* _Job item_: Reproduce the text of every entry below line for line and without any change, leaving the pictures out of your reply.

* _Source material_:
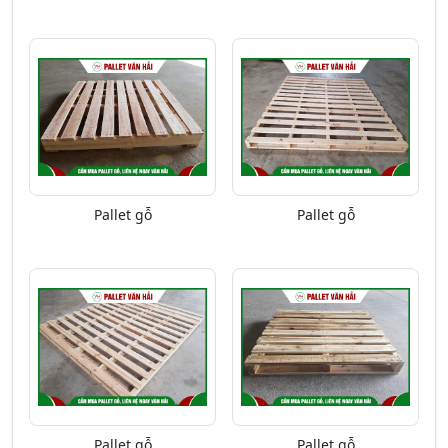
Pallet gỗ
Pallet gỗ
Pallet gỗ
Pallet gỗ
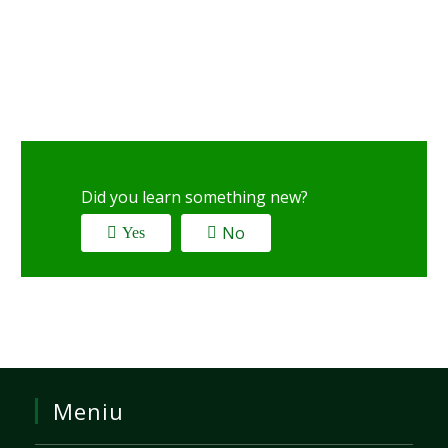
Did you learn something new?
No
Yes
Meniu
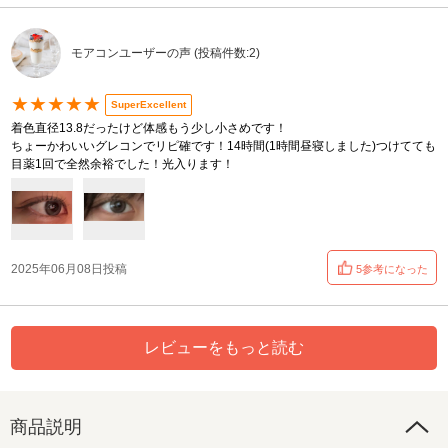
モアコンユーザーの声 (投稿件数:2)
★★★★★
SuperExcellent
着色直径13.8だったけど体感もう少し小さめです！
ちょーかわいいグレコンでリピ確です！14時間(1時間昼寝しました)つけてても
目薬1回で全然余裕でした！光入ります！
2025年06月08日投稿
5参考になった
レビューをもっと読む
商品説明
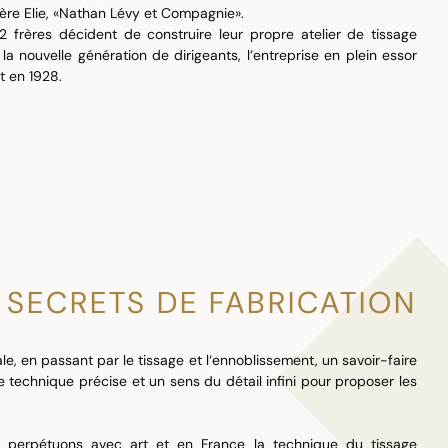
rère Elie, «Nathan Lévy et Compagnie».
2 frères décident de construire leur propre atelier de tissage
a nouvelle génération de dirigeants, l‘entreprise en plein essor
t en 1928.
SECRETS DE FABRICATION
le, en passant par le tissage et l‘ennoblissement, un savoir-faire
 technique précise et un sens du détail infini pour proposer les
 perpétuons avec art et en France la technique du tissage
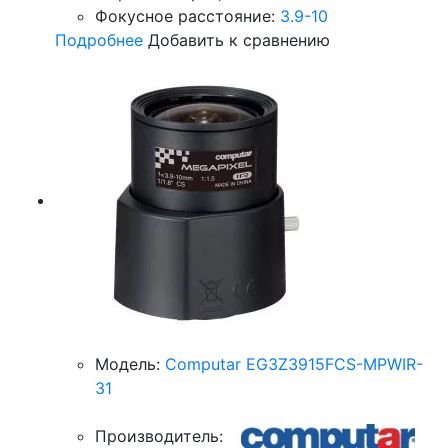
Фокусное расстояние:
3.9-10
Подробнее
Добавить к сравнению
Модель:
Computar EG3Z3915FCS-MPWIR-
31
Производитель:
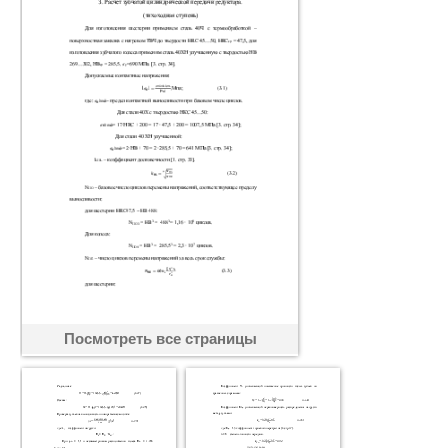
Посмотреть все страницы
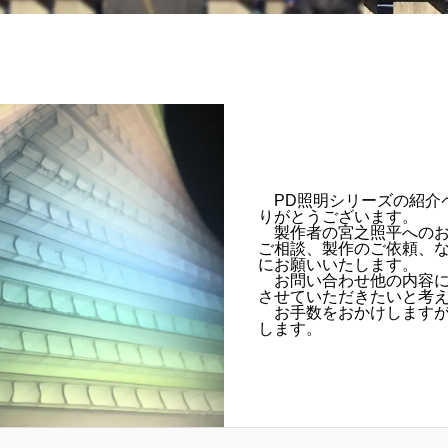
PD照明シリーズの紹介
りがとうございます。
製作者の宮之照平へのお
ご相談、製作のご依頼、
にお願いいたします。
お問い合わせ他の内容に
させていただきたいと考
お手数をおかけしますが
します。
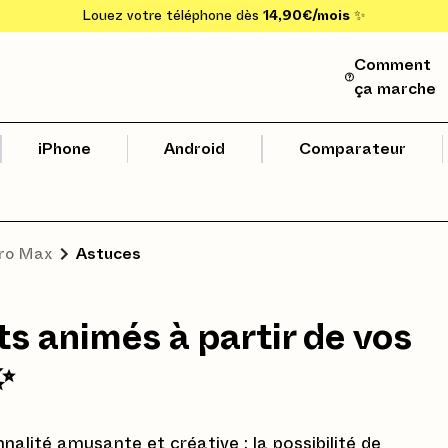
Louez votre téléphone dès
14,90€/mois
✨
Comment
ça marche
iPhone
Android
Comparateur
Pro Max
Astuces
ts animés à partir de vos
✨
nalité amusante et créative : la possibilité de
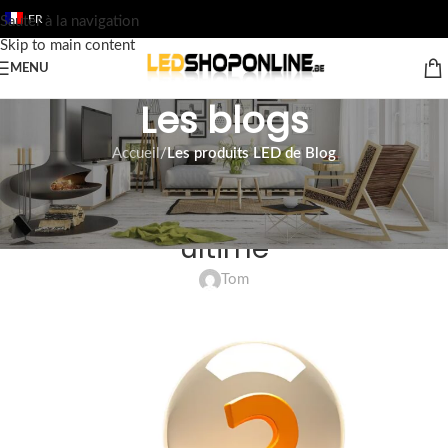
FR
Sauter à la navigation
Skip to main content
MENU
Les blogs
Accueil
/
Les produits LED de Blog
LES PRODUITS LED DE BLOG
Lampes à Led Lifetime : le guide
ultime
Tom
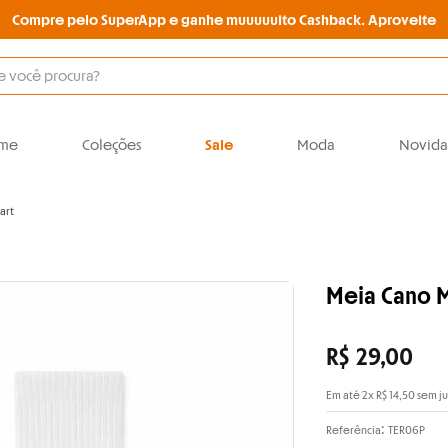
Compre pelo SuperApp e ganhe muuuuuito Cashback. Aproveite
O que você procura?
me
Coleções
Sale
Moda
Novida
art
Meia Cano M
R$
29
,
00
Em até
2
x
R$
14
,
50
sem ju
:
Referência
TER06P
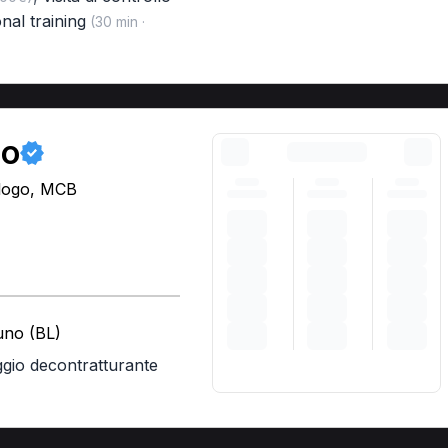
nal training
(30 min ·
go
ologo, MCB
luno (BL)
gio decontratturante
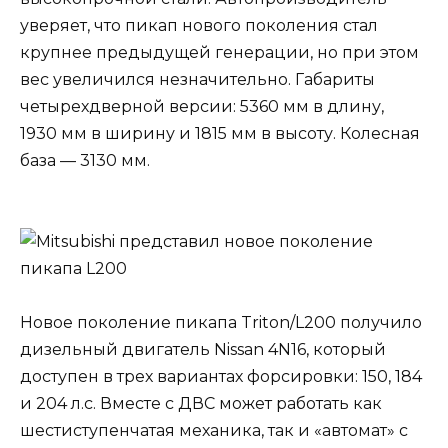
уверяет, что пикап нового поколения стал
крупнее предыдущей генерации, но при этом
вес увеличился незначительно. Габариты
четырехдверной версии: 5360 мм в длину,
1930 мм в ширину и 1815 мм в высоту. Колесная
база — 3130 мм.
Новое поколение пикапа Triton/L200 получило
дизельный двигатель Nissan 4N16, который
доступен в трех вариантах форсировки: 150, 184
и 204 л.с. Вместе с ДВС может работать как
шестиступенчатая механика, так и «автомат» с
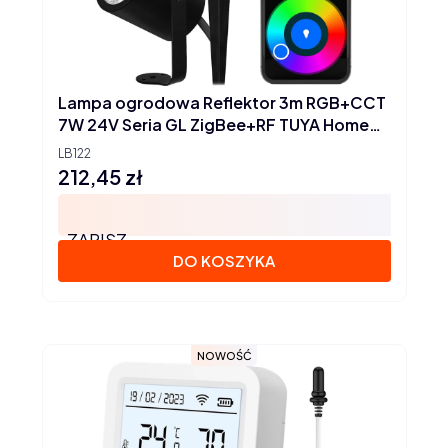
Lampa ogrodowa Reflektor 3m RGB+CCT
7W 24V Seria GL ZigBee+RF TUYA Home
Assistant
LB122
212,45 zł
Cena
ZAPISZ
DO KOSZYKA
NOWOŚĆ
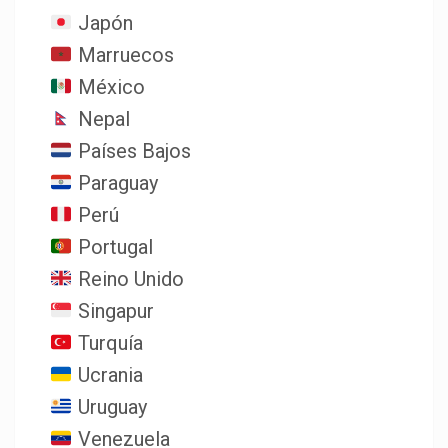
Japón
Marruecos
México
Nepal
Países Bajos
Paraguay
Perú
Portugal
Reino Unido
Singapur
Turquía
Ucrania
Uruguay
Venezuela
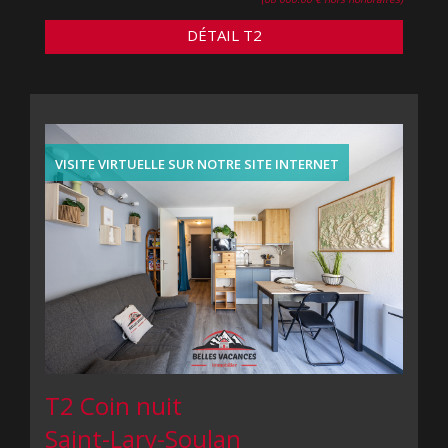
DÉTAIL T2
VISITE VIRTUELLE SUR NOTRE SITE INTERNET
T2 Coin nuit
Saint-Lary-Soulan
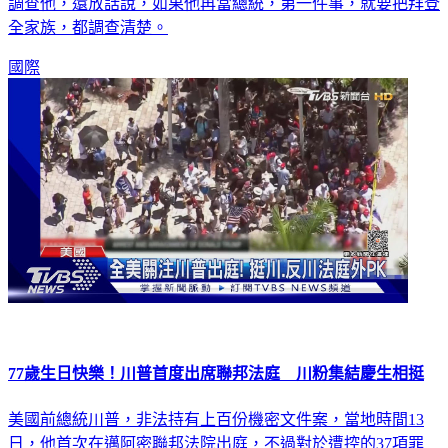
會，痛批拜登濫權。川普痛罵，拜登派一個「神經病檢察官」
調查他，還放話說，如果他再當總統，第一件事，就要把拜登
全家族，都調查清楚。
國際
77歲生日快樂！川普首度出席聯邦法庭 川粉集結慶生相挺
美國前總統川普，非法持有上百份機密文件案，當地時間13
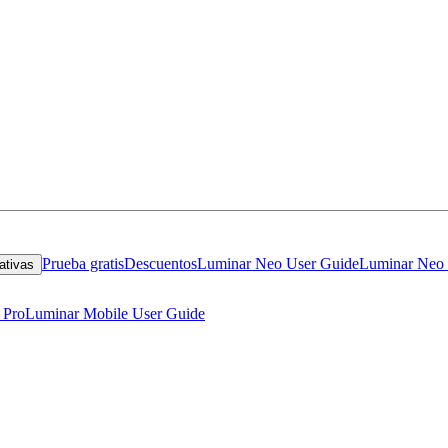
Prueba gratis
Descuentos
Luminar Neo User Guide
Luminar Neo 
ativas
 Pro
Luminar Mobile User Guide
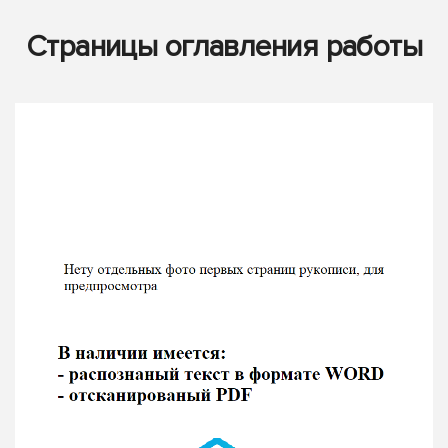
Страницы оглавления работы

* _Exercise result_:
Pallet gỗ
Pallet gỗ
Pallet gỗ
Pallet gỗ
Did you learn something new?
No
Yes
Meniu
モアコンユーザーの声 (投稿件数:2)
★★★★★
SuperExcellent
着色直径13.8だったけど体感もう少し小さめです！
ちょーかわいいグレコンでリピ確です！14時間(1時間昼寝しました)つけてても
目薬1回で全然余裕でした！光入ります！
2025年06月08日投稿
5参考になった
レビューをもっと読む
商品説明
rère Elie, «Nathan Lévy et Compagnie».
2 frères décident de construire leur propre atelier de tissage
a nouvelle génération de dirigeants, l‘entreprise en plein essor
t en 1928.
SECRETS DE FABRICATION
le, en passant par le tissage et l‘ennoblissement, un savoir-faire
 technique précise et un sens du détail infini pour proposer les
 perpétuons avec art et en France la technique du tissage
Фокусное расстояние:
3.9-10
Подробнее
Добавить к сравнению
Модель:
Computar EG3Z3915FCS-MPWIR-
31
Производитель:
Посмотреть все страницы
PD照明シリーズの紹介
りがとうございます。
製作者の宮之照平へのお
ご相談、製作のご依頼、
にお願いいたします。
お問い合わせ他の内容に
させていただきたいと考
お手数をおかけしますが
します。
Louez votre téléphone dès
14,90€/mois
✨
Comment
ça marche
iPhone
Android
Comparateur
Pro Max
Astuces
ts animés à partir de vos
✨
nalité amusante et créative : la possibilité de
FR
Sauter à la navigation
Skip to main content
MENU
Les blogs
Accueil
/
Les produits LED de Blog
LES PRODUITS LED DE BLOG
Lampes à Led Lifetime : le guide
ultime
Tom
Compre pelo SuperApp e ganhe muuuuuito Cashback. Aproveite
O que você procura?
me
Coleções
Sale
Moda
Novida
art
Meia Cano M
R$
29
,
00
Em até
2
x
R$
14
,
50
sem ju
:
Referência
TER06P
nal training
(30 min ·
go
ologo, MCB
luno (BL)
gio decontratturante
уверяет, что пикап нового поколения стал
крупнее предыдущей генерации, но при этом
вес увеличился незначительно. Габариты
четырехдверной версии: 5360 мм в длину,
1930 мм в ширину и 1815 мм в высоту. Колесная
база — 3130 мм.
Новое поколение пикапа Triton/L200 получило
дизельный двигатель Nissan 4N16, который
доступен в трех вариантах форсировки: 150, 184
и 204 л.с. Вместе с ДВС может работать как
шестиступенчатая механика, так и «автомат» с
Lampa ogrodowa Reflektor 3m RGB+CCT
7W 24V Seria GL ZigBee+RF TUYA Home
Assistant
LB122
212,45 zł
Cena
ZAPISZ
DO KOSZYKA
NOWOŚĆ
Japón
Marruecos
México
Nepal
Países Bajos
Paraguay
Perú
Portugal
Reino Unido
Singapur
Turquía
Ucrania
Uruguay
Venezuela
DÉTAIL T2
VISITE VIRTUELLE SUR NOTRE SITE INTERNET
T2 Coin nuit
Saint-Lary-Soulan
會，痛批拜登濫權。川普痛罵，拜登派一個「神經病檢察官」
調查他，還放話說，如果他再當總統，第一件事，就要把拜登
全家族，都調查清楚。
國際
77歲生日快樂！川普首度出席聯邦法庭 川粉集結慶生相挺
美國前總統川普，非法持有上百份機密文件案，當地時間13
Prueba gratis
Descuentos
Luminar Neo User Guide
Luminar Neo 
ativas
 Pro
Luminar Mobile User Guide
Страницы оглавления работы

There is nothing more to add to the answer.